Pour le Suisse Gjon’s Tears, c'est l'Albanie qui a donné la note maximale. Les jurys du Danemark, de Lettonie, d'Israël, de Belgique, d'Islande, de l'Estonie et de la Finlande lui ont accordé 12 points, et du côté des téléspectateurs seul l'Albanie lui en a donné autant. La France comme la Suisse sont restées toute la soirée en tête des votes des jurys, mais c'est au moment des votes du public qu'ils ont été dépassés par l'Italie.
"Avec Voilà, les mots résonnent comme des notes, les paroles sont une phrase musicale."
Nicolas Georges, chroniqueur culture à TV5 Monde
Alors est-ce un retour en grâce de la francophonie auprès des auditeurs internationaux ? Disons plutôt que c'est Barbara Pravi qui a renoué avec ce qui a fait le succès de la langue française pendant des années. Pour Nicolas Georges, journaliste chroniqueur culture à TV5 Monde, les auditeurs ont salué la musicalité de la langue de Molière : « Quand on interroge des artistes ou des auditeurs à l’international, ils mettent en avant la portée des mots et la musicalité de la chanson française. Avec Voilà, les mots résonnent comme des notes, les paroles sont une phrase musicale.»
Cette musicalité a été servie par une simplicité rare dans un événement tel que l’Eurovision. « Les auditeurs ont aussi apprécié la simplicité de la performance, ajoute Nicolas Georges, aussi bien dans les paroles, faciles à retenir et à chanter que dans le décor, sobre et dénué de toute fioriture ». Une sobriété qui rappelle les icônes de la chanson française depuis 70 ans comme Barbara ou Edith Piaf. De nombreux auditeurs ont d’ailleurs évoqué des similitudes avec cette dernière.
Chanter en français a aussi été un moyen de se démarquer des autres candidats. La majorité des autres chansons étaient en anglais.
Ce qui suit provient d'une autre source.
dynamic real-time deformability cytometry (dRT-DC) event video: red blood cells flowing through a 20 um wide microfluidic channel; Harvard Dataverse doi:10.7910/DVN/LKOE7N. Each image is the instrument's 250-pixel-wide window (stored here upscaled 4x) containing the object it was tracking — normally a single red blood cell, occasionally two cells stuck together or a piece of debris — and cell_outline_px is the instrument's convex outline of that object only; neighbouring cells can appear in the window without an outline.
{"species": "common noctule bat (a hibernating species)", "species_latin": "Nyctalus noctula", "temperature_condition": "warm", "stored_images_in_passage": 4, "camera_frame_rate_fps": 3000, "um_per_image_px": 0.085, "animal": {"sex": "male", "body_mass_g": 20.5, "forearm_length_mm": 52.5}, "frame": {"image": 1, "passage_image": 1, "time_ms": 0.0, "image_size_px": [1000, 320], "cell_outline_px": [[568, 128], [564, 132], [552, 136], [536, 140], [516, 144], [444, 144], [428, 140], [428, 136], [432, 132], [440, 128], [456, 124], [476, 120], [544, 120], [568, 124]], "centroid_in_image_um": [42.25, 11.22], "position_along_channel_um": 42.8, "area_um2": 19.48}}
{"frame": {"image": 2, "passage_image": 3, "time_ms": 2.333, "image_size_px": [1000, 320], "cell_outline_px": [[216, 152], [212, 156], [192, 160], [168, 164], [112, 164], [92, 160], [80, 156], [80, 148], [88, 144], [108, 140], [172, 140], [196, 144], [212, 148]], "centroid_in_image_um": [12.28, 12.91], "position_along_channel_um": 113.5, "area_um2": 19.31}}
Benjamin Boutin, président de l’ONG Francophonie sans frontières, s’en réjouit : « Avec ces deuxième et troisième places, la France et la Suisse ont prouvé qu’on peut séduire dans toutes les langues, et pas seulement avec l’anglais.»
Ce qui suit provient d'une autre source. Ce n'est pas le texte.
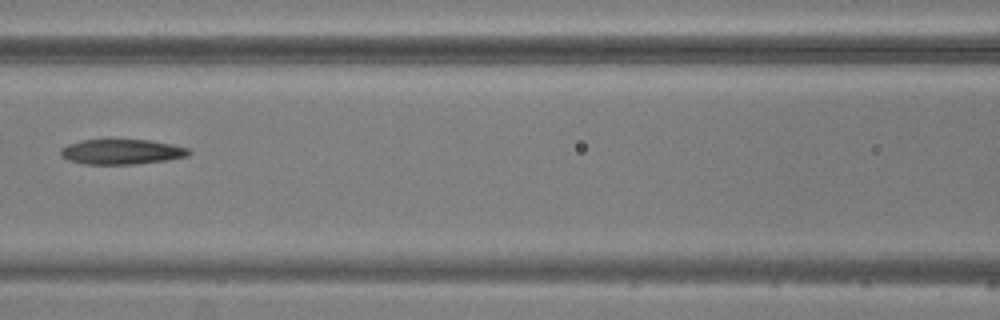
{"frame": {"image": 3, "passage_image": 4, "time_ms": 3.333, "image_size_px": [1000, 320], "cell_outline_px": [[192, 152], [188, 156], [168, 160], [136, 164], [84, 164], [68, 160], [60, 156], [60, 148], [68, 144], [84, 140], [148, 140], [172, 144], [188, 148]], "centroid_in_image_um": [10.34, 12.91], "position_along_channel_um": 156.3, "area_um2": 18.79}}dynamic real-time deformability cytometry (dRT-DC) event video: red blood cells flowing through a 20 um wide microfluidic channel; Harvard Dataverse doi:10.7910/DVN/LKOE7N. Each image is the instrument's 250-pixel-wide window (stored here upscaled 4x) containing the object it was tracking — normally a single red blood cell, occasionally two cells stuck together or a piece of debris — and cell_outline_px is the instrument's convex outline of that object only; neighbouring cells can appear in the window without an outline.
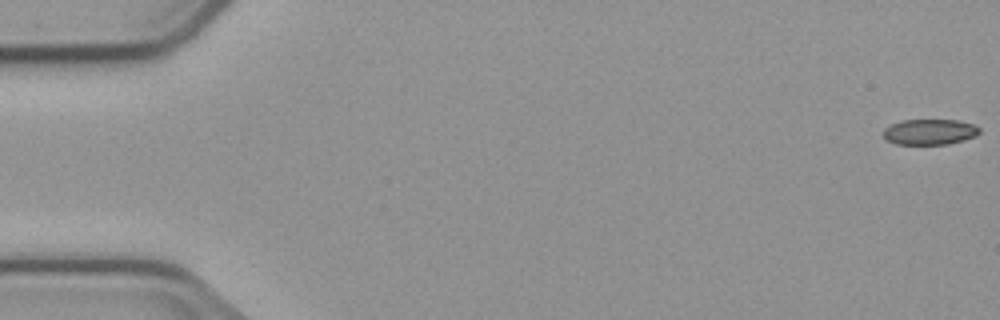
{"species": "common noctule bat (a hibernating species)", "species_latin": "Nyctalus noctula", "temperature_condition": "cold", "stored_images_in_passage": 6, "camera_frame_rate_fps": 3000, "um_per_image_px": 0.085, "animal": {"sex": "male", "body_mass_g": 23.1, "forearm_length_mm": 52.7}, "frame": {"image": 1, "passage_image": 1, "time_ms": 0.0, "image_size_px": [1000, 320], "cell_outline_px": [[980, 132], [976, 136], [964, 140], [948, 144], [896, 144], [888, 140], [884, 136], [884, 128], [900, 120], [956, 120], [976, 124], [980, 128]], "centroid_in_image_um": [79.07, 11.2], "position_along_channel_um": 5.9, "area_um2": 14.39}}
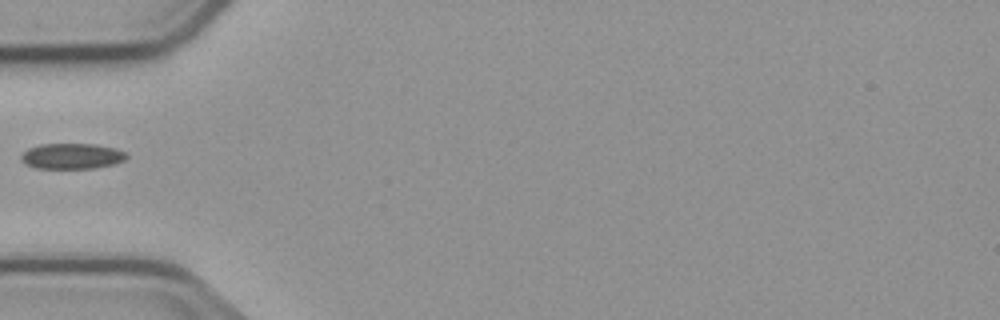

"On peut séduire dans toutes les langues, et pas seulement avec l'anglais."
Benjamin Boutin, président de Francophonie sans frontières
Pour Benjamin Boutin, l’emploi du français dans la chanson permet de développer une créativité et une authenticité uniques. « Nos diversités culturelles, qui sont censées être mises en avant dans des événements comme l’Eurovision, s’expriment en partie à travers notre langue, s’en priver n’aurait pas été un bon choix stratégique. » D’autant plus que la chanson française bénéficie encore d’une grande popularité à l’étranger. « On a de grandes chanteuses internationales comme Céline Dion ou Nana Mouskouri qui ont chanté en français. À chaque fois que Céline Dion interprète un titre français à Las Vegas, le public réagit extrêmement bien. De même en Russie, certains chanteurs comme Joe Dassin et Aznavour sont encore extrêmement populaires.»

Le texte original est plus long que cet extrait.